El cielo
azul, inmenso. Ni una minúscula nube de horizonte a horizonte, de norte a sur,
de este a oeste. Tan solo un avión a gran altura segmenta su
suave textura dejando una línea blanca a su paso. El rastro
se diluye en breves instantes y la grandeza se vuelve a mostrar en todo su esplendor. Azul, pletórico,
infinito, sobre todas las cosas.
Tumbado, con la
espalda sobre los terrones arenosos, observo la inmensidad que se me brinda. Aprovecho
la sombra que me ofrece el único arbolito que habita en kilómetros a la redonda,
el único en lo que alcanza la vista, en la inhóspita llanura.
Qué
suerte que esos desalmados te hayan dejado subsistir aquí sin motivo aparente. Qué pena que tus allegados fuesen esquilmados,
arrancados de cuajo de esta, la tierra
de sus ancestros, para convertirla en
lugar de cultivo y ahora estéril por falta de rentabilidad.
Una hora interminable
caminando bajo los abrasadores rayos de sol, hasta llegar a las líneas grises
que se dibujan a lo lejos como espejismo imaginario. Paredes
semiderruidas de abobe, tejados rojizos que no aguantaron el paso del
tiempo, puertas y ventanas desencajadas
de sus marcos como único resquicio de vida.

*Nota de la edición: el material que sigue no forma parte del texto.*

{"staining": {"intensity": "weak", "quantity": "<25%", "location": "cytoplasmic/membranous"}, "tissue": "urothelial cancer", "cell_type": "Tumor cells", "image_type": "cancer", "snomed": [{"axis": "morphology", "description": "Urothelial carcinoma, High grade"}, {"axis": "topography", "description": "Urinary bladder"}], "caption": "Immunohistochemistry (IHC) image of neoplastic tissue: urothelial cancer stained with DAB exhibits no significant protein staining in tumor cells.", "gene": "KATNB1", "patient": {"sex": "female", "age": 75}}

Por sus calles un par de lagartijas,
en su cielo una rapaz dando vueltas a la espera de una presa fácil. Nada domestico o domesticable, nada civilizado o por civilizar. Nada, nadie, ni el viento se digna a soplar por sus
esquinas, ni las nubes que hace tiempo
ya no lloran su suelo.
Plaza seca y baldía. Ni una ingenua
brizna de hierba se asoma entre el empedrado de la cruz que quedó instalada en
el centro junto a lo que parece fue un abrevadero, frene al portalón en arco de
ese montón de escombros. Lo que antaño debió de ser la iglesia.
Agudizando la vista, a
lo lejos, una suave línea verdosa hace intuir la presencia de una especie de arroyo. Escasa agua encharcada en una poza, da cobijo a unas cuantas ranas, rodeadas
de espinas de peces que allí vivieron y cubiertas por un manto de mosquitos.
Cuando empieza
aponerse el sol, estoy llegando de nuevo
a casa, exhausto de estar toda la tarde soportando el calor infernal de verano.
Con la vista empañada por las
gotas de sudor, vuelvo la mirada girando el cuello esperando ver algo distinto.
El sol se esconde y la luna luce radiante, pero ni la frescura de la
noche, volverá a hacer fértil esa llanura.